Теперь Омульский знает, что он стар и болен, что у него почти все уже позади, а то, что ему еще осталось, — в чьих это может быть руках, если не Божиих? Разве Бог, если Он всемогущ, не может применить к Омульскому право помилования и даже сотворить чудо и продлить ему жизнь, а значит — чуточку отдалить смерть?

ГУТМАН, ИЛИ ПОСЛЕДНИЙ УРОК НЕМЕЦКОГО ПЕРЕД КАНИКУЛАМИ

Перевод С. Равва

В рассказе о Гутмане все правда, даже его фамилия. Я легко мог бы ее изменить и придумать другую, например, Кляйнман или Гроссман, может, было бы забавней, но зачем? То, о чем я рассказываю, происходило полвека назад в одном не очень большом провинциальном городе. Там имелось все необходимое: учреждения, школы, костелы, вокзал, театр, суд; через город протекала река, его окружали поля, луга и леса. И это — не литературный вымысел. Город был совершенно реальным и — как бы лучше сказать? — вместе со своими жителями, взрослыми и нами, абсолютно самодостаточным, чтобы существовать тогда и продолжать жить в воспоминаниях. Да и зачем что-то менять в той, так хорошо сохранившейся в моей памяти действительности?

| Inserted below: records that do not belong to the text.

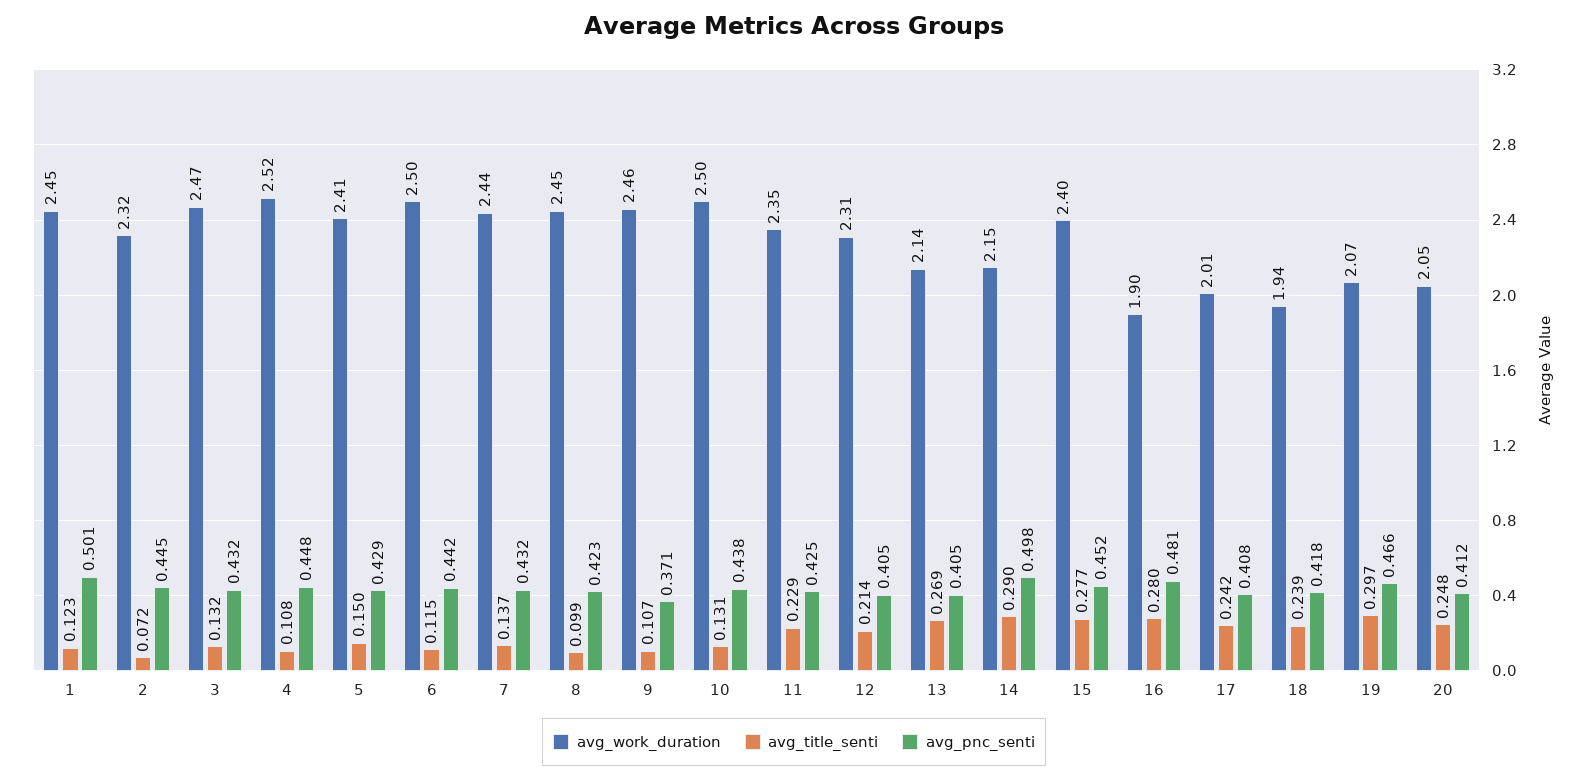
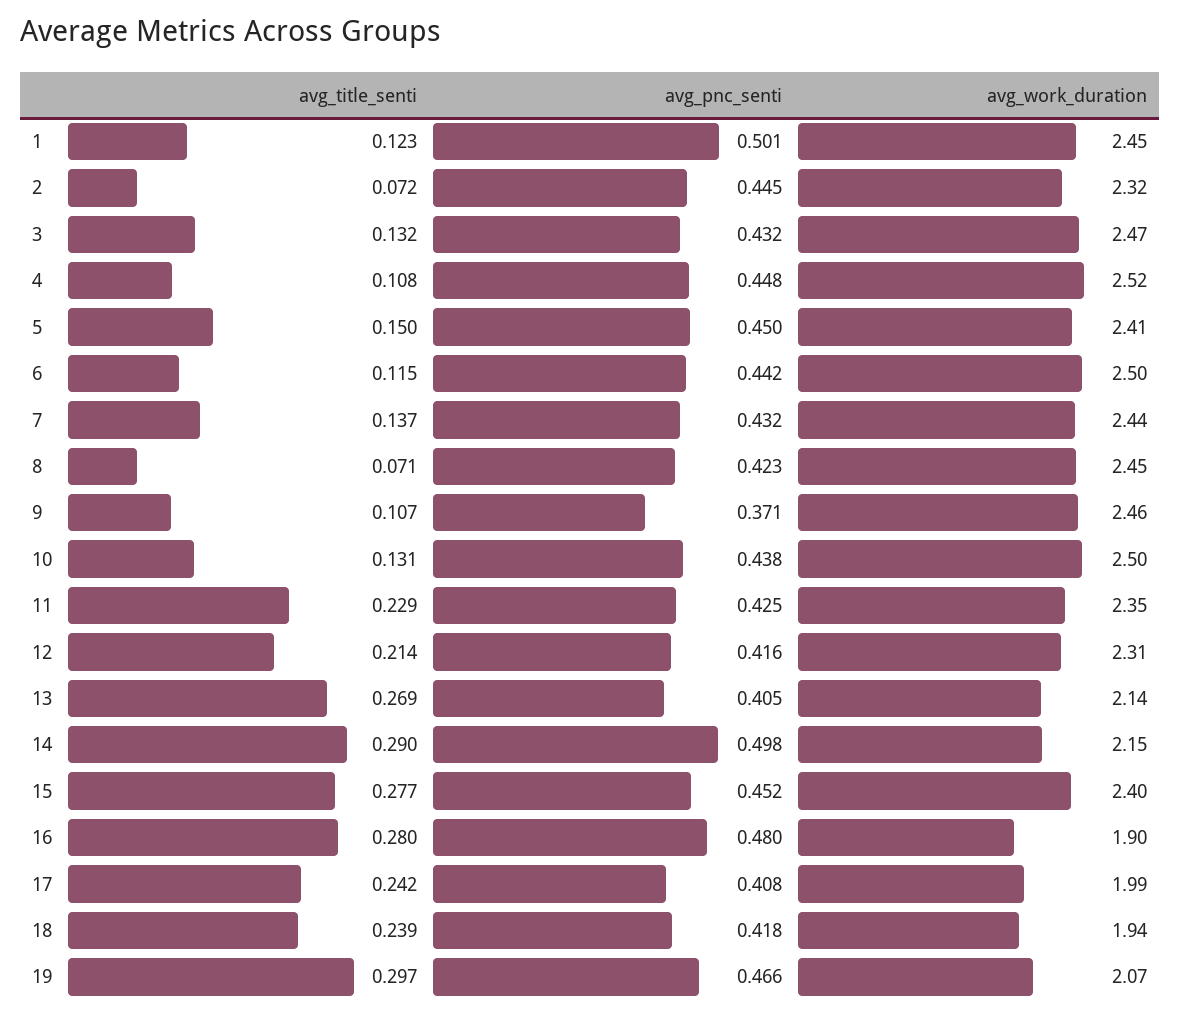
  {
    "avg_work_duration": {
      "1": 2.45,
      "2": 2.32,
      "3": 2.47,
      "4": 2.52,
      "5": 2.41,
      "6": 2.5,
      "7": 2.44,
      "8": 2.45,
      "9": 2.46,
      "10": 2.5,
      "11": 2.35,
      "12": 2.31,
      "13": 2.14,
      "14": 2.15,
      "15": 2.4,
      "16": 1.9,
-     "17": 2.01,
+     "17": 1.99,
      "18": 1.94,
-     "19": 2.07,
+     "19": 2.07
-     "20": 2.05
    },
    "avg_title_senti": {
      "1": 0.123,
      "2": 0.072,
      "3": 0.132,
      "4": 0.108,
      "5": 0.15,
      "6": 0.115,
      "7": 0.137,
-     "8": 0.099,
+     "8": 0.071,
      "9": 0.107,
      "10": 0.131,
      "11": 0.229,
      "12": 0.214,
      "13": 0.269,
      "14": 0.29,
      "15": 0.277,
      "16": 0.28,
      "17": 0.242,
      "18": 0.239,
-     "19": 0.297,
+     "19": 0.297
-     "20": 0.248
    },
    "avg_pnc_senti": {
      "1": 0.501,
      "2": 0.445,
      "3": 0.432,
      "4": 0.448,
-     "5": 0.429,
+     "5": 0.45,
      "6": 0.442,
      "7": 0.432,
      "8": 0.423,
      "9": 0.371,
      "10": 0.438,
      "11": 0.425,
-     "12": 0.405,
+     "12": 0.416,
      "13": 0.405,
      "14": 0.498,
      "15": 0.452,
-     "16": 0.481,
+     "16": 0.48,
      "17": 0.408,
      "18": 0.418,
-     "19": 0.466,
+     "19": 0.466
-     "20": 0.412
    }
  }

Мы с Гутманом учились вместе три года, с первого по третий гимназический класс, а потом он перешел в классическую гимназию, а я — в естественно-математическую. Он был хилый, болезненный и такой маленький, что в кабинете врача, куда нас загоняли два раза в год, осенью и перед летними каникулами, чтобы взвесить, измерить, простучать грудную клетку и проверить глаза, указатель ростомера из-за редкого использования заклинивало в двух местах: на высоте моего роста и тотчас же (ведь наши фамилии соседствовали в журнале) на полметра ниже, когда определяли рост Гутмана. Здоровье у него, как я сказал, было слабое. В школу, особенно весной и осенью, он ходил через пень-колоду, а когда появлялся после двух недель отсутствия, у него были потрескавшиеся губы, глаза блестели, а кожа на лице и на руках выглядела истончившейся, словно с нее только что сняли повязку. Но, как всегда, он был аккуратно одет, чистенький, пахнущий смесью парфюмерии и лекарств: одеколона, туалетного мыла, сиропа от кашля — и как будто бинтами.